In the material below, find each line with the string "работы" and copy it.

▶ **Records to use**:
╭──

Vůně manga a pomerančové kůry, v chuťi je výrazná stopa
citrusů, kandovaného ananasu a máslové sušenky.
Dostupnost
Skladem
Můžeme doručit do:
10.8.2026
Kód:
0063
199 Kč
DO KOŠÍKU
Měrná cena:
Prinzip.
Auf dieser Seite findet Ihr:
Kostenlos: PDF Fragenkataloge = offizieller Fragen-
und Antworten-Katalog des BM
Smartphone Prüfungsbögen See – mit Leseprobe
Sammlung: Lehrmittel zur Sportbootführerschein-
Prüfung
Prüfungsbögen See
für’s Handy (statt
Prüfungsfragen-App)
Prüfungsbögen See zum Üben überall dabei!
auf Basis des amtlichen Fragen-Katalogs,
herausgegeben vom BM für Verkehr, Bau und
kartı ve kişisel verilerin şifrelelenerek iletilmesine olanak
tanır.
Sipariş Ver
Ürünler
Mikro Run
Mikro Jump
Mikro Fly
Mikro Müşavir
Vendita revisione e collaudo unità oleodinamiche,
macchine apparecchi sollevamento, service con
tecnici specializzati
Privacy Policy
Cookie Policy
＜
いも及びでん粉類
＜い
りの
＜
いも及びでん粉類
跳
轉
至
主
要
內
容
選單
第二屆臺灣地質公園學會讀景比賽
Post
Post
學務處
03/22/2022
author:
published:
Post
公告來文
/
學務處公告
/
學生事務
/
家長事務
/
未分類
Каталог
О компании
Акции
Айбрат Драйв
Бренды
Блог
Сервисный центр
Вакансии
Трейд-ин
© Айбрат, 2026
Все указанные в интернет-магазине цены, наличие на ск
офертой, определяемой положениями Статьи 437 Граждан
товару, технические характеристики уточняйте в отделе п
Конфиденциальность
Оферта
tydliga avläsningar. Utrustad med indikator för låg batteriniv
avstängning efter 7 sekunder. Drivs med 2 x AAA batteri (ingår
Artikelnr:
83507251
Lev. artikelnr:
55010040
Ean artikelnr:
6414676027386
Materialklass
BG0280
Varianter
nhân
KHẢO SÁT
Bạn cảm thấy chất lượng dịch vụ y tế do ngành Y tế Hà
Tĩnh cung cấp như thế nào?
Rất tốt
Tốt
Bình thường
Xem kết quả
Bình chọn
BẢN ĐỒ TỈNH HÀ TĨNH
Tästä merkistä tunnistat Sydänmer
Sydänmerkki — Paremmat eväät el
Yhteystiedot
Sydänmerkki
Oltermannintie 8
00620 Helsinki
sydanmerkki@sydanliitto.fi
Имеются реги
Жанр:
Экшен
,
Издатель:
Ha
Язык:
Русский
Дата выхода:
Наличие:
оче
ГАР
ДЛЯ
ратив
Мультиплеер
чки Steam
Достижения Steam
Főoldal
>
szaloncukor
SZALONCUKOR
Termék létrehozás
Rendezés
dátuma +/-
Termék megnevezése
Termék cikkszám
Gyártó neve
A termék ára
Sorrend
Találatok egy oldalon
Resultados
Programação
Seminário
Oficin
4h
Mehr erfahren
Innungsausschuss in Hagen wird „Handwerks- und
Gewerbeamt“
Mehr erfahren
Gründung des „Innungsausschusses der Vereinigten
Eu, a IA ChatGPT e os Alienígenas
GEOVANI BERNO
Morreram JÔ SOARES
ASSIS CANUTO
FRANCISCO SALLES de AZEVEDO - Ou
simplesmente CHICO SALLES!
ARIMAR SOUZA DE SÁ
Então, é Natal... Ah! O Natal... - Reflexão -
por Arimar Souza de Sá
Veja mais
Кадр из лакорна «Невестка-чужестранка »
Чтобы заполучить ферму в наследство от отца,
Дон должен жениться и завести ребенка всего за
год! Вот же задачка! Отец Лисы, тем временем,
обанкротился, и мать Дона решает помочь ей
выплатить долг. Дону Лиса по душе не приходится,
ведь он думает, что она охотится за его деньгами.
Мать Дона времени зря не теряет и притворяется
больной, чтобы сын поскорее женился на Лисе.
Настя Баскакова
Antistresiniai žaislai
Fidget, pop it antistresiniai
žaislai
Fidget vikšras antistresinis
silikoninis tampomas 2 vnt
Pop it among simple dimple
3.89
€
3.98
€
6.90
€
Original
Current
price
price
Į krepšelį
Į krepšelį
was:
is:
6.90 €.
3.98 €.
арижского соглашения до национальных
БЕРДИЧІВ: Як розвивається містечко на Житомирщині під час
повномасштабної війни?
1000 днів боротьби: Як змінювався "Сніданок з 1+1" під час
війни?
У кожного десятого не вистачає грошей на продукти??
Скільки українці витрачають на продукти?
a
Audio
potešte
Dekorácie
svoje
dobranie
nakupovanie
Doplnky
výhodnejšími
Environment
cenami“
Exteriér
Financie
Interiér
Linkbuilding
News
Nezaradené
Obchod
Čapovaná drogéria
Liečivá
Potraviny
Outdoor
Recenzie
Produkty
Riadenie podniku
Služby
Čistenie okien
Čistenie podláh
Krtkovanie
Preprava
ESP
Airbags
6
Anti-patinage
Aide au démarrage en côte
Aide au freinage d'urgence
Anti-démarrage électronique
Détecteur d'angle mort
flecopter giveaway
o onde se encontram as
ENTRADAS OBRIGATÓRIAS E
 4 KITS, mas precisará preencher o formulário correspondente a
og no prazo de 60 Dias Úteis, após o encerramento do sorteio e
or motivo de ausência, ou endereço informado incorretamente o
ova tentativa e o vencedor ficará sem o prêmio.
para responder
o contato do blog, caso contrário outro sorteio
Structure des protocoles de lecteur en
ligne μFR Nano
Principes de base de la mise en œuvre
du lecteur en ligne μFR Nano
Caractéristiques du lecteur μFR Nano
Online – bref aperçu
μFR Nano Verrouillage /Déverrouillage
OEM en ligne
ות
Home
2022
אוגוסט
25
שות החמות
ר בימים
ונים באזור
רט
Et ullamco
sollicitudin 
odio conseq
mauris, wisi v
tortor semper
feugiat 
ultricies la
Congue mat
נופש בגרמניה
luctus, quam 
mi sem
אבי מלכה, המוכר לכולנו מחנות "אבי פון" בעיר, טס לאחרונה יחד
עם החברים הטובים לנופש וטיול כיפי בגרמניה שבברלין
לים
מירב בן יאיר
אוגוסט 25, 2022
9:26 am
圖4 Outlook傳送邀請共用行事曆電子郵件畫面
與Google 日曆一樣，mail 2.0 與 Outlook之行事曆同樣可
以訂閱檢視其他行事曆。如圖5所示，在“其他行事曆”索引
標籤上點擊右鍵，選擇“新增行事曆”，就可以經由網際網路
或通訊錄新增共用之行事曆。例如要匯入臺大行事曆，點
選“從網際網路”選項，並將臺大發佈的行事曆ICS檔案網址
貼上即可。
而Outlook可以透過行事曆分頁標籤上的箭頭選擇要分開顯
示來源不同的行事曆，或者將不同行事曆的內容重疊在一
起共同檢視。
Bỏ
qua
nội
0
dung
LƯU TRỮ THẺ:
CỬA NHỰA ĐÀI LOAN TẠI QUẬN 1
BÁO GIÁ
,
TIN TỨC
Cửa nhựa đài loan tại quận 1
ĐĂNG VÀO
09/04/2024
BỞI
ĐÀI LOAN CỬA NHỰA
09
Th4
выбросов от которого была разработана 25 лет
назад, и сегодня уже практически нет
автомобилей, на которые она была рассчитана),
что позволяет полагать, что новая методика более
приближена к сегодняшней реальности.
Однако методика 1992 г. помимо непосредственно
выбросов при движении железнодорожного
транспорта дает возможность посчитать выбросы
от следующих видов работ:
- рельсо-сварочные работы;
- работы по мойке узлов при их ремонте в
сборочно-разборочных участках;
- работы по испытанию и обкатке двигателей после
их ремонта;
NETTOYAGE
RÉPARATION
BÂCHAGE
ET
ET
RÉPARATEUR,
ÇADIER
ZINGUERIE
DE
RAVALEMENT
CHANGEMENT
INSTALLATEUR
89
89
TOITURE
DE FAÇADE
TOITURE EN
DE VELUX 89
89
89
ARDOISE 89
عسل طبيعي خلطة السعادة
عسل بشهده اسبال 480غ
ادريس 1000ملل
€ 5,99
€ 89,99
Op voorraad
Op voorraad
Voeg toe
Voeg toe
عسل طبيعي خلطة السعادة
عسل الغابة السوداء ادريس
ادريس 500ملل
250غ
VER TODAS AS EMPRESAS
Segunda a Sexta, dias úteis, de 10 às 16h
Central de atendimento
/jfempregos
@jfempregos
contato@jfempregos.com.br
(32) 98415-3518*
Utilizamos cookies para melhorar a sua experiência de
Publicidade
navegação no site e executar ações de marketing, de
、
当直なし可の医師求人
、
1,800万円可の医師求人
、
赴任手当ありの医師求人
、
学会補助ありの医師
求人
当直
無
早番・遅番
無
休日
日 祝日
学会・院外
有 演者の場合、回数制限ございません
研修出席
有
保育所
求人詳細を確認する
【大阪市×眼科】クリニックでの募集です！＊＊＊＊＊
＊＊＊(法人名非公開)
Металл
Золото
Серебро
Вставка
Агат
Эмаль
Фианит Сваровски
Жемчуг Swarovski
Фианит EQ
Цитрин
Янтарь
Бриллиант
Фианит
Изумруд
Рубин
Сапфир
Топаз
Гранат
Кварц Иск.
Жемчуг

╰──

▶ **Output**:
- рельсо-сварочные работы;
- работы по мойке узлов при их ремонте в
- работы по испытанию и обкатке двигателей после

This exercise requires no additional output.